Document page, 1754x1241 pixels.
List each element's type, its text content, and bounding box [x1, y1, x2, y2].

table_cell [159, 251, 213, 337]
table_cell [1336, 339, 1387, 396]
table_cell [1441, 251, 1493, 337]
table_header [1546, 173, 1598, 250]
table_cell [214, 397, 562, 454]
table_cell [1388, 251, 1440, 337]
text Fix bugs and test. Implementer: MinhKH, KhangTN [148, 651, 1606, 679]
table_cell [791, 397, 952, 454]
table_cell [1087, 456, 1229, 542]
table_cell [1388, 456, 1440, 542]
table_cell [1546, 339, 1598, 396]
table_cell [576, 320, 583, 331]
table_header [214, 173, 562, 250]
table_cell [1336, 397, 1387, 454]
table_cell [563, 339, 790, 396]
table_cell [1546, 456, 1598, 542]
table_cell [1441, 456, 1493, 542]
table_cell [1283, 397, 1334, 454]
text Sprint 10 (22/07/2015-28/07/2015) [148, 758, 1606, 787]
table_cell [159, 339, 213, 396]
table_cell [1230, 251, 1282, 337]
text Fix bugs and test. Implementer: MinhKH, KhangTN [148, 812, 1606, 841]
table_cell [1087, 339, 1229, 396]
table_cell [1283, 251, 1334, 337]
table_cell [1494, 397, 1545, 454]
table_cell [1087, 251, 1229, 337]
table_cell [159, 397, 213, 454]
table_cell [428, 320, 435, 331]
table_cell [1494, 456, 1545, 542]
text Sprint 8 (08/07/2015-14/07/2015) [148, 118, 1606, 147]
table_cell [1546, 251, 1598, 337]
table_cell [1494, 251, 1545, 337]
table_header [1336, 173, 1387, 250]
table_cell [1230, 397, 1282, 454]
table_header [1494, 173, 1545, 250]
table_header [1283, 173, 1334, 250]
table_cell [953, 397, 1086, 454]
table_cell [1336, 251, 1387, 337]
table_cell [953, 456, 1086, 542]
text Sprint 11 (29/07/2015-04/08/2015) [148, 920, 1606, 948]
■ ■ ■ ■
_BRIEF_. Only the lines from the one bearing "table_cell [953, 397, 1086, 454]" through the end of the entries above belong in the answer, each one exactly as given.

_RESPONSE TO THE TASK_.
table_cell [953, 397, 1086, 454]
table_cell [1336, 251, 1387, 337]
table_cell [953, 456, 1086, 542]
text Sprint 11 (29/07/2015-04/08/2015) [148, 920, 1606, 948]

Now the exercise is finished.